People, I have finally hit it big time. This is a commissioned/requested beer review. Before you get all excited and start blogging for free beer and fame, you might want to learn the reality. I had to buy half the beer for this posting and my payment might be a pint. Still, it is nice to be noticed.
Anyone who has frequented any place that sells beer has probably seen a bottle from Barkerville Brewing. They have super pretty bottles and prominent placing. The beers have been getting some good reviews, ask my friend Chuck. Barkerville seems to be following the standard formula: make a blonde, make a pale, make a brown and make an IPA (English). But what I'm talking about is the stout. Enough of my ramblings how does the 52 Foot Stout taste?

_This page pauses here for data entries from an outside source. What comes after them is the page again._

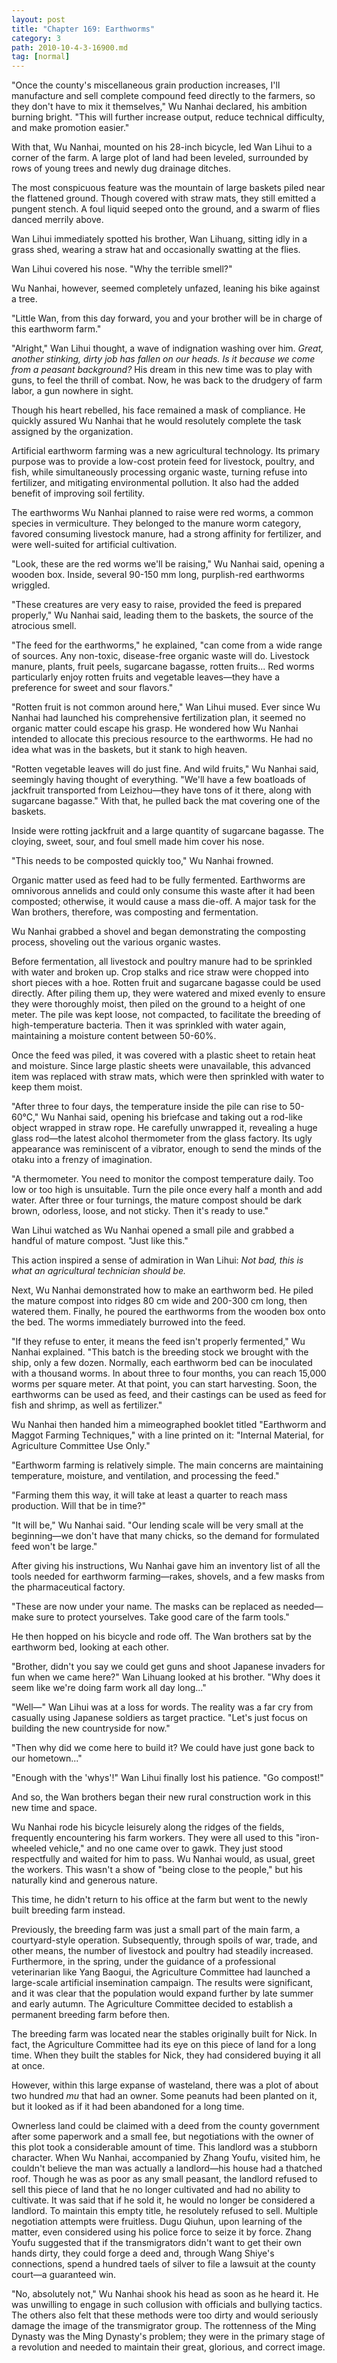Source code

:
 ```yaml
---
layout: post
title: "Chapter 169: Earthworms"
category: 3
path: 2010-10-4-3-16900.md
tag: [normal]
---
```


"Once the county's miscellaneous grain production increases, I'll manufacture and sell complete compound feed directly to the farmers, so they don't have to mix it themselves," Wu Nanhai declared, his ambition burning bright. "This will further increase output, reduce technical difficulty, and make promotion easier."

With that, Wu Nanhai, mounted on his 28-inch bicycle, led Wan Lihui to a corner of the farm. A large plot of land had been leveled, surrounded by rows of young trees and newly dug drainage ditches.

The most conspicuous feature was the mountain of large baskets piled near the flattened ground. Though covered with straw mats, they still emitted a pungent stench. A foul liquid seeped onto the ground, and a swarm of flies danced merrily above.

Wan Lihui immediately spotted his brother, Wan Lihuang, sitting idly in a grass shed, wearing a straw hat and occasionally swatting at the flies.

Wan Lihui covered his nose. "Why the terrible smell?"

Wu Nanhai, however, seemed completely unfazed, leaning his bike against a tree.

"Little Wan, from this day forward, you and your brother will be in charge of this earthworm farm."

"Alright," Wan Lihui thought, a wave of indignation washing over him. *Great, another stinking, dirty job has fallen on our heads. Is it because we come from a peasant background?* His dream in this new time was to play with guns, to feel the thrill of combat. Now, he was back to the drudgery of farm labor, a gun nowhere in sight.

Though his heart rebelled, his face remained a mask of compliance. He quickly assured Wu Nanhai that he would resolutely complete the task assigned by the organization.

Artificial earthworm farming was a new agricultural technology. Its primary purpose was to provide a low-cost protein feed for livestock, poultry, and fish, while simultaneously processing organic waste, turning refuse into fertilizer, and mitigating environmental pollution. It also had the added benefit of improving soil fertility.

The earthworms Wu Nanhai planned to raise were red worms, a common species in vermiculture. They belonged to the manure worm category, favored consuming livestock manure, had a strong affinity for fertilizer, and were well-suited for artificial cultivation.

"Look, these are the red worms we'll be raising," Wu Nanhai said, opening a wooden box. Inside, several 90-150 mm long, purplish-red earthworms wriggled.

"These creatures are very easy to raise, provided the feed is prepared properly," Wu Nanhai said, leading them to the baskets, the source of the atrocious smell.

"The feed for the earthworms," he explained, "can come from a wide range of sources. Any non-toxic, disease-free organic waste will do. Livestock manure, plants, fruit peels, sugarcane bagasse, rotten fruits... Red worms particularly enjoy rotten fruits and vegetable leaves—they have a preference for sweet and sour flavors."

"Rotten fruit is not common around here," Wan Lihui mused. Ever since Wu Nanhai had launched his comprehensive fertilization plan, it seemed no organic matter could escape his grasp. He wondered how Wu Nanhai intended to allocate this precious resource to the earthworms. He had no idea what was in the baskets, but it stank to high heaven.

"Rotten vegetable leaves will do just fine. And wild fruits," Wu Nanhai said, seemingly having thought of everything. "We'll have a few boatloads of jackfruit transported from Leizhou—they have tons of it there, along with sugarcane bagasse." With that, he pulled back the mat covering one of the baskets.

Inside were rotting jackfruit and a large quantity of sugarcane bagasse. The cloying, sweet, sour, and foul smell made him cover his nose.

"This needs to be composted quickly too," Wu Nanhai frowned.

Organic matter used as feed had to be fully fermented. Earthworms are omnivorous annelids and could only consume this waste after it had been composted; otherwise, it would cause a mass die-off. A major task for the Wan brothers, therefore, was composting and fermentation.

Wu Nanhai grabbed a shovel and began demonstrating the composting process, shoveling out the various organic wastes.

Before fermentation, all livestock and poultry manure had to be sprinkled with water and broken up. Crop stalks and rice straw were chopped into short pieces with a hoe. Rotten fruit and sugarcane bagasse could be used directly. After piling them up, they were watered and mixed evenly to ensure they were thoroughly moist, then piled on the ground to a height of one meter. The pile was kept loose, not compacted, to facilitate the breeding of high-temperature bacteria. Then it was sprinkled with water again, maintaining a moisture content between 50-60%.

Once the feed was piled, it was covered with a plastic sheet to retain heat and moisture. Since large plastic sheets were unavailable, this advanced item was replaced with straw mats, which were then sprinkled with water to keep them moist.

"After three to four days, the temperature inside the pile can rise to 50-60°C," Wu Nanhai said, opening his briefcase and taking out a rod-like object wrapped in straw rope. He carefully unwrapped it, revealing a huge glass rod—the latest alcohol thermometer from the glass factory. Its ugly appearance was reminiscent of a vibrator, enough to send the minds of the otaku into a frenzy of imagination.

"A thermometer. You need to monitor the compost temperature daily. Too low or too high is unsuitable. Turn the pile once every half a month and add water. After three or four turnings, the mature compost should be dark brown, odorless, loose, and not sticky. Then it's ready to use."

Wan Lihui watched as Wu Nanhai opened a small pile and grabbed a handful of mature compost. "Just like this."

This action inspired a sense of admiration in Wan Lihui: *Not bad, this is what an agricultural technician should be.*

Next, Wu Nanhai demonstrated how to make an earthworm bed. He piled the mature compost into ridges 80 cm wide and 200-300 cm long, then watered them. Finally, he poured the earthworms from the wooden box onto the bed. The worms immediately burrowed into the feed.

"If they refuse to enter, it means the feed isn't properly fermented," Wu Nanhai explained. "This batch is the breeding stock we brought with the ship, only a few dozen. Normally, each earthworm bed can be inoculated with a thousand worms. In about three to four months, you can reach 15,000 worms per square meter. At that point, you can start harvesting. Soon, the earthworms can be used as feed, and their castings can be used as feed for fish and shrimp, as well as fertilizer."

Wu Nanhai then handed him a mimeographed booklet titled "Earthworm and Maggot Farming Techniques," with a line printed on it: "Internal Material, for Agriculture Committee Use Only."

"Earthworm farming is relatively simple. The main concerns are maintaining temperature, moisture, and ventilation, and processing the feed."

"Farming them this way, it will take at least a quarter to reach mass production. Will that be in time?"

"It will be," Wu Nanhai said. "Our lending scale will be very small at the beginning—we don't have that many chicks, so the demand for formulated feed won't be large."

After giving his instructions, Wu Nanhai gave him an inventory list of all the tools needed for earthworm farming—rakes, shovels, and a few masks from the pharmaceutical factory.

"These are now under your name. The masks can be replaced as needed—make sure to protect yourselves. Take good care of the farm tools."

He then hopped on his bicycle and rode off. The Wan brothers sat by the earthworm bed, looking at each other.

"Brother, didn't you say we could get guns and shoot Japanese invaders for fun when we came here?" Wan Lihuang looked at his brother. "Why does it seem like we're doing farm work all day long..."

"Well—" Wan Lihui was at a loss for words. The reality was a far cry from casually using Japanese soldiers as target practice. "Let's just focus on building the new countryside for now."

"Then why did we come here to build it? We could have just gone back to our hometown..."

"Enough with the 'whys'!" Wan Lihui finally lost his patience. "Go compost!"

And so, the Wan brothers began their new rural construction work in this new time and space.

Wu Nanhai rode his bicycle leisurely along the ridges of the fields, frequently encountering his farm workers. They were all used to this "iron-wheeled vehicle," and no one came over to gawk. They just stood respectfully and waited for him to pass. Wu Nanhai would, as usual, greet the workers. This wasn't a show of "being close to the people," but his naturally kind and generous nature.

This time, he didn't return to his office at the farm but went to the newly built breeding farm instead.

Previously, the breeding farm was just a small part of the main farm, a courtyard-style operation. Subsequently, through spoils of war, trade, and other means, the number of livestock and poultry had steadily increased. Furthermore, in the spring, under the guidance of a professional veterinarian like Yang Baogui, the Agriculture Committee had launched a large-scale artificial insemination campaign. The results were significant, and it was clear that the population would expand further by late summer and early autumn. The Agriculture Committee decided to establish a permanent breeding farm before then.

The breeding farm was located near the stables originally built for Nick. In fact, the Agriculture Committee had its eye on this piece of land for a long time. When they built the stables for Nick, they had considered buying it all at once.

However, within this large expanse of wasteland, there was a plot of about two hundred *mu* that had an owner. Some peanuts had been planted on it, but it looked as if it had been abandoned for a long time.

Ownerless land could be claimed with a deed from the county government after some paperwork and a small fee, but negotiations with the owner of this plot took a considerable amount of time. This landlord was a stubborn character. When Wu Nanhai, accompanied by Zhang Youfu, visited him, he couldn't believe the man was actually a landlord—his house had a thatched roof. Though he was as poor as any small peasant, the landlord refused to sell this piece of land that he no longer cultivated and had no ability to cultivate. It was said that if he sold it, he would no longer be considered a landlord. To maintain this empty title, he resolutely refused to sell. Multiple negotiation attempts were fruitless. Dugu Qiuhun, upon learning of the matter, even considered using his police force to seize it by force. Zhang Youfu suggested that if the transmigrators didn't want to get their own hands dirty, they could forge a deed and, through Wang Shiye's connections, spend a hundred taels of silver to file a lawsuit at the county court—a guaranteed win.

"No, absolutely not," Wu Nanhai shook his head as soon as he heard it. He was unwilling to engage in such collusion with officials and bullying tactics. The others also felt that these methods were too dirty and would seriously damage the image of the transmigrator group. The rottenness of the Ming Dynasty was the Ming Dynasty's problem; they were in the primary stage of a revolution and needed to maintain their great, glorious, and correct image.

52 Foot Stout = 8/10 (Fresh bottle)
It's a good stout, one the best in BC. I'm not just saying that because I've been commissioned; it's good. The nose hits all the marks, roasted coffee beans, dry cocoa and light berries. 52 Stout has a slight cola astringency with a medium mouthfeel. There is a notable presence of Mexican drinking chocolate dryness, mixed with assertive roasted pencils, old coffee and blackberries. Sadly, this all fades away too quickly.
Alcohol Content +1 7%
Glassware: A snifter or pint will be. Just make sure it is clean: Brian is watching.
Food Pairings: Would do well with a meaty, roasted dish or even dessert. Imagine the 52 Stout with tiramisu.
Cheese: Let the roasted character mingle with a smoked Gouda for fun.
Cellar: Maybe, see below.
I was also asked to determine if this beer might cellar. This is a tough one as the other beer provided was only 6 months old and storage was not controlled. There are many things determine if a beer will age well. Most notable with the 52 Stout are: alcohol content is a little low (7%), beta acid content of hops is OK, malt complexity is good and will prominent roasted flavour morph into something new. Will this beer change over time? Most certainly yes, even just six months of aging produced a noticeable reduction in the roasted aroma and flavour. With this diminished roast more syrupy wood and berry flavours came forward.Will this beer improve? Hard to tell, this is personal thing. I quite enjoyed the roasted character, so aging this beer might not appeal to me. However, if you are bittersweet chocolate and berry person, this might be something you might want to put away. Maybe I will put a few in the back for fun.